Csaba Székely & Andi Gherghe

On more light-hearted ground stands the collaboration between playwright Csaba Székely and director Andi Gherghe, who make theatre triggered by the conflict between Romanian and Székely ethnics in their native area of Mureș. “I hadn’t sensed nationalist sentiments until 1990,” Gherghe told The Calvert Journal. “During the revolution we shouted together ‘Down with the dictator’ and three months later we were smashing each others’ heads.” Coming from a mixed family, Gherghe says he was attacked by both Romanians and Székelys for belonging to the other community, which is why he explores the theme in his work. Many in the Székely communities don’t understand Romanian, which makes them dependent on Hungarian-language media. Because of this, Gherghe works with both Romanian and Hungarian or Székely actors, in order to attract both audiences. At first, both local audiences and the theatre world were hostile towards this artistic decision. But now, both Romanian and Székely audiences often leave the venue talking, laughing, reconciling.
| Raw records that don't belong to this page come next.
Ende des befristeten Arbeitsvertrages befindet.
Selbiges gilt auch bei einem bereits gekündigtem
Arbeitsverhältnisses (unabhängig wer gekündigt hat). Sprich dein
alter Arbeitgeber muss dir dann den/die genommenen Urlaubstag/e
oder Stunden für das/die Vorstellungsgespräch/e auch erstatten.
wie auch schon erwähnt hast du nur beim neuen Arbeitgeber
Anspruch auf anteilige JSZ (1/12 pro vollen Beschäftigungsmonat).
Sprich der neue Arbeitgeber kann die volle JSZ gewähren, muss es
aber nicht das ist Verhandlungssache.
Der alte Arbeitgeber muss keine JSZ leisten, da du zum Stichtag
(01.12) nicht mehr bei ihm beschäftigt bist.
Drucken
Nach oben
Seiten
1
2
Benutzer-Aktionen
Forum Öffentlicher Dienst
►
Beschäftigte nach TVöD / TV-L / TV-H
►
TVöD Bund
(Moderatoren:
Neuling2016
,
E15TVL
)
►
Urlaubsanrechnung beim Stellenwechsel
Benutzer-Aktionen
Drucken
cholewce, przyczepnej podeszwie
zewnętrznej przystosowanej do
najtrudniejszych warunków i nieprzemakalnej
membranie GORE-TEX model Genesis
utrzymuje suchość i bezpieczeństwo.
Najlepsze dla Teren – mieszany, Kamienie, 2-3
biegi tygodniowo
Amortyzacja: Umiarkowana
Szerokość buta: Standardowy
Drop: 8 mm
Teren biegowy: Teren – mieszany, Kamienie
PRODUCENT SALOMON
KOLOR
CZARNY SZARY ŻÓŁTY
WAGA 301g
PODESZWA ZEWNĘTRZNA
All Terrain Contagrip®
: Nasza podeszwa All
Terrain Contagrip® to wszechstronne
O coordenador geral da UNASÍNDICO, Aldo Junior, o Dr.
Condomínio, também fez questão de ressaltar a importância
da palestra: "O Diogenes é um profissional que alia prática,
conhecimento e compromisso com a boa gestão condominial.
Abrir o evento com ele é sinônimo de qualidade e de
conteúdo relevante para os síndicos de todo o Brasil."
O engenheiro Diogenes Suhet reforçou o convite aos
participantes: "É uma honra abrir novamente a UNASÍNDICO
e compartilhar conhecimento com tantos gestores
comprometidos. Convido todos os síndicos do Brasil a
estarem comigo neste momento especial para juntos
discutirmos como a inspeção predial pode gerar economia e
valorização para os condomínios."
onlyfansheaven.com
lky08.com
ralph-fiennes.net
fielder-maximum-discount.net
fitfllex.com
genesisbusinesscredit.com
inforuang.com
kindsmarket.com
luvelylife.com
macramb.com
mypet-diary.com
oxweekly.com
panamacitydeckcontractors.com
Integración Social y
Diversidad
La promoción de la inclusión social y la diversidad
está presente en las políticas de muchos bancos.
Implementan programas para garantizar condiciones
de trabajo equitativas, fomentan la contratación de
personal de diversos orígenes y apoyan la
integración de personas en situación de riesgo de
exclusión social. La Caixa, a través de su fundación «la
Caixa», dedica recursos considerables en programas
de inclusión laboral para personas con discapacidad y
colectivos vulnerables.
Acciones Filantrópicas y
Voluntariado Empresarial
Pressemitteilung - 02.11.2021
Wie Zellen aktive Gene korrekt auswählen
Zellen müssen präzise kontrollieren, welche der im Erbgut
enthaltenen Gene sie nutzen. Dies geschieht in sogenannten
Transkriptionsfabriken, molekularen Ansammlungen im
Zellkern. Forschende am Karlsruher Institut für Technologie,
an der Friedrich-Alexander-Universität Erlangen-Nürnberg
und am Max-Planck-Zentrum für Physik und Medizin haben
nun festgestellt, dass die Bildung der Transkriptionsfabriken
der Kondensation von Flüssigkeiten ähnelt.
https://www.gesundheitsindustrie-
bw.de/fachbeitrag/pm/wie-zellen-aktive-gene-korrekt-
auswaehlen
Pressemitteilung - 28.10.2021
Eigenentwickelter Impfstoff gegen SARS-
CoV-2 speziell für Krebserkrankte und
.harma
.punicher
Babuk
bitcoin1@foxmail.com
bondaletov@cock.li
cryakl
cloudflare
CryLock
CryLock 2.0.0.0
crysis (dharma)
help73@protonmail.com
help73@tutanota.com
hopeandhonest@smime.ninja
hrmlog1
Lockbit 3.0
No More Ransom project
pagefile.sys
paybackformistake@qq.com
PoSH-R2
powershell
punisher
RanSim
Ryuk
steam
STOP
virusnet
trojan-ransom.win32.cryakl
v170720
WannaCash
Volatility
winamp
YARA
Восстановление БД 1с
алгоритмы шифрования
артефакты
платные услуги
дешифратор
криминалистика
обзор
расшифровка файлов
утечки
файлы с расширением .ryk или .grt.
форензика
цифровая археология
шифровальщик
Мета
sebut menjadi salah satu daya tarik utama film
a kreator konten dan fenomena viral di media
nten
Székely is often accused of being an “anti-Romanian playwright” by those rushing to conclusions based solely on provocative posters or titles. Yet, in analysing cases like the one in Ditrău, Székely blames the Budapest government for political intrusion and anti-migrant feeling.
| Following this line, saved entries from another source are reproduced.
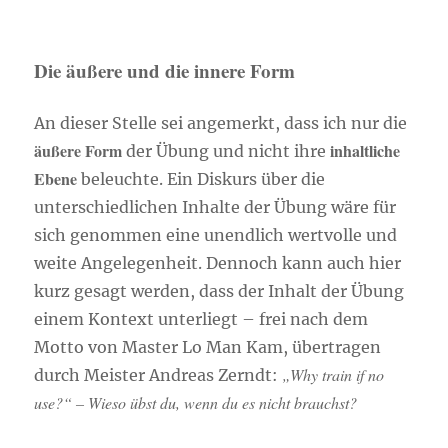
Die äußere und die innere Form
An dieser Stelle sei angemerkt, dass ich nur die
äußere Form
inhaltliche
der Übung und nicht ihre
Ebene
beleuchte. Ein Diskurs über die
unterschiedlichen Inhalte der Übung wäre für
sich genommen eine unendlich wertvolle und
weite Angelegenheit. Dennoch kann auch hier
kurz gesagt werden, dass der Inhalt der Übung
einem Kontext unterliegt – frei nach dem
Motto von Master Lo Man Kam, übertragen
„Why train if no
durch Meister Andreas Zerndt:
use?“ – Wieso übst du, wenn du es nicht brauchst?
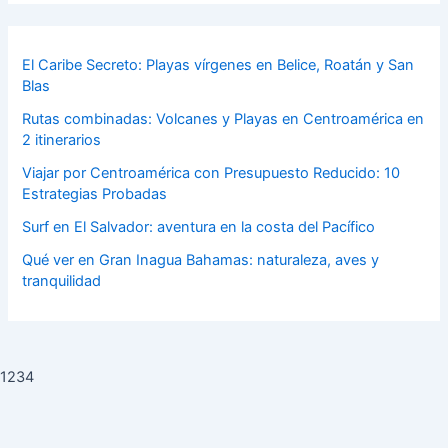
El Caribe Secreto: Playas vírgenes en Belice, Roatán y San
Blas
Rutas combinadas: Volcanes y Playas en Centroamérica en
2 itinerarios
Viajar por Centroamérica con Presupuesto Reducido: 10
Estrategias Probadas
Surf en El Salvador: aventura en la costa del Pacífico
Qué ver en Gran Inagua Bahamas: naturaleza, aves y
tranquilidad
1234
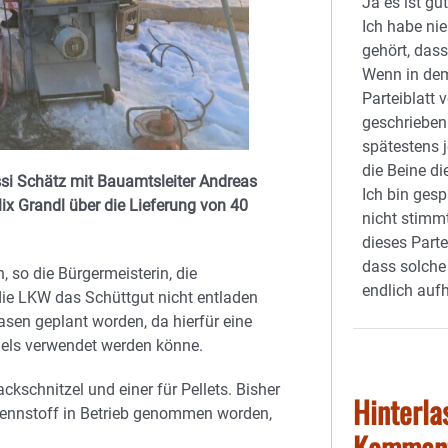
Ja es ist gu
Ich habe ni
gehört, das
Wenn in de
Parteiblatt 
geschrieben
spätestens 
die Beine di
issi Schätz mit Bauamtsleiter Andreas
Ich bin ges
ix Grandl über die Lieferung von 40
nicht stimm
dieses Parte
dass solche
 so die Bürgermeisterin, die
endlich auf
die LKW das Schüttgut nicht entladen
sen geplant worden, da hierfür eine
els verwendet werden könne.
ckschnitzel und einer für Pellets. Bisher
Hinterla
ennstoff in Betrieb genommen worden,
Kommen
Their show “Mihai Viteazul” (or Mihai the Brave in English, a late medieval Romanian king) became a state matter in 2018 when an MP tried to ban the performance because of the play’s poster, which represented an image of meat chopped in the shape of Romania and spiced with the famous Hungarian paprika. The poster sparked so much tension that the show got pushed out of festivals and public institutions, who said that “they didn’t want any more scandal,” Gherghe recalls.

“Art stops working where mass-media and social networks send negative impulses to people,” Székely says. Sharing the same thought, Gherghe has put his theatre productions on hold and is now focusing on more tangible measures to build a bridge between communities: a bilingual dictionary and education programmes. But Gherghe also blames the lack of cultural policies and funding in their area for the different communities’ inability to relate to one another and live together more harmoniously.